[Collected data]

################

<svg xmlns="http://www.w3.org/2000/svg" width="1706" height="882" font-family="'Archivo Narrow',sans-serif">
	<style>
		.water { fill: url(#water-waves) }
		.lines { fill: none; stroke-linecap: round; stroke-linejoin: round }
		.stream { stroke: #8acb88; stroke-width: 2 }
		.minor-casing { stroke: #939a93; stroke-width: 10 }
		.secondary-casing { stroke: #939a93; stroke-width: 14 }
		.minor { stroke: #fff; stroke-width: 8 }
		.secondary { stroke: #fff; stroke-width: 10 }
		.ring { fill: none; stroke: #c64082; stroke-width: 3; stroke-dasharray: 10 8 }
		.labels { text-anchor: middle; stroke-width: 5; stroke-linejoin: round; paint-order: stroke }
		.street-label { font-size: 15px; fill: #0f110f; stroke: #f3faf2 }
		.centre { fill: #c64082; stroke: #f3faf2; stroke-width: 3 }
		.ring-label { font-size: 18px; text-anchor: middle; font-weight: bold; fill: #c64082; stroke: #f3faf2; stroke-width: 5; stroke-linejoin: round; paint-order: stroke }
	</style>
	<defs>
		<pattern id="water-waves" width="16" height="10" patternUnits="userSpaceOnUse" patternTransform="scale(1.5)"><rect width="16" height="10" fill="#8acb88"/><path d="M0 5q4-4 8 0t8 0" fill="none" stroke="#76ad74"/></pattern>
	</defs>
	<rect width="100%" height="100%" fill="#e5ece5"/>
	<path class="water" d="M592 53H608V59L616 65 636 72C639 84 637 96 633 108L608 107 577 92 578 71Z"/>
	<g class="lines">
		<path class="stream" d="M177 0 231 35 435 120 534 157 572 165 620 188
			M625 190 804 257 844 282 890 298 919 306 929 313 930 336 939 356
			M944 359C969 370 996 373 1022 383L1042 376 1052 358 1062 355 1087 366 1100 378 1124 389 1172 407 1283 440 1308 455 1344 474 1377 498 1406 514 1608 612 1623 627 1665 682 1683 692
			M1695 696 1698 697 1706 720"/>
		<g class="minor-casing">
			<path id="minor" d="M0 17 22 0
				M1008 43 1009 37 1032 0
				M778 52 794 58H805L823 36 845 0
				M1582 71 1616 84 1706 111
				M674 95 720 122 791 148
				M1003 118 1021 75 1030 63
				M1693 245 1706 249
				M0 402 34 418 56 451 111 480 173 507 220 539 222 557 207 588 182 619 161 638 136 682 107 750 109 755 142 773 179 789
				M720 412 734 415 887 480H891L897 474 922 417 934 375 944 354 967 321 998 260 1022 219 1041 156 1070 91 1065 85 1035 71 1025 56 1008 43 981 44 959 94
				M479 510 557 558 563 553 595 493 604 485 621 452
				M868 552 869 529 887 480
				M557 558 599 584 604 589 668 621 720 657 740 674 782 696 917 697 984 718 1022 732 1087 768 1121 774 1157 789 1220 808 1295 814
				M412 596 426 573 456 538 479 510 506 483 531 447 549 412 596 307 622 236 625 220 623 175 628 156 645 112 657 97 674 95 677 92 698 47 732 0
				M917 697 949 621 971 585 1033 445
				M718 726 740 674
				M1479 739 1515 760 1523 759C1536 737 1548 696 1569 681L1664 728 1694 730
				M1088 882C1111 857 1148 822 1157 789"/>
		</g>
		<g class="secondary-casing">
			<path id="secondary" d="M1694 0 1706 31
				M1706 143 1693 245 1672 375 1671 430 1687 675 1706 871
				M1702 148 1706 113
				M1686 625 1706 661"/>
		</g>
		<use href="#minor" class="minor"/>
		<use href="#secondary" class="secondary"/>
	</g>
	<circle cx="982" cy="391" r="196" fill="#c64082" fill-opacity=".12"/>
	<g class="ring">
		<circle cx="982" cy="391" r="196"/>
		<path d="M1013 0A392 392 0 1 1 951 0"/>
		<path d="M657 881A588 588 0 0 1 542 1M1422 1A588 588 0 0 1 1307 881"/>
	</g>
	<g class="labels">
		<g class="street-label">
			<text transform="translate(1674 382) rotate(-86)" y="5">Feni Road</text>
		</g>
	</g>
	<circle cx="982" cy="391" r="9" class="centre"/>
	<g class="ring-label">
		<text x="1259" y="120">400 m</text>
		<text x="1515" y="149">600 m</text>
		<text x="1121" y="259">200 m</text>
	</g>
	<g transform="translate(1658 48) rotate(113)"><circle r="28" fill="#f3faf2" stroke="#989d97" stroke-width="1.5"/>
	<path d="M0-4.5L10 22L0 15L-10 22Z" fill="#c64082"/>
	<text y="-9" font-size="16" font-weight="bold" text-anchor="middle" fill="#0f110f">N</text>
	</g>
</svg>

################

Every line above carrying the word "rect" needs to be shown.

### Answer box
		<pattern id="water-waves" width="16" height="10" patternUnits="userSpaceOnUse" patternTransform="scale(1.5)"><rect width="16" height="10" fill="#8acb88"/><path d="M0 5q4-4 8 0t8 0" fill="none" stroke="#76ad74"/></pattern>
	<rect width="100%" height="100%" fill="#e5ece5"/>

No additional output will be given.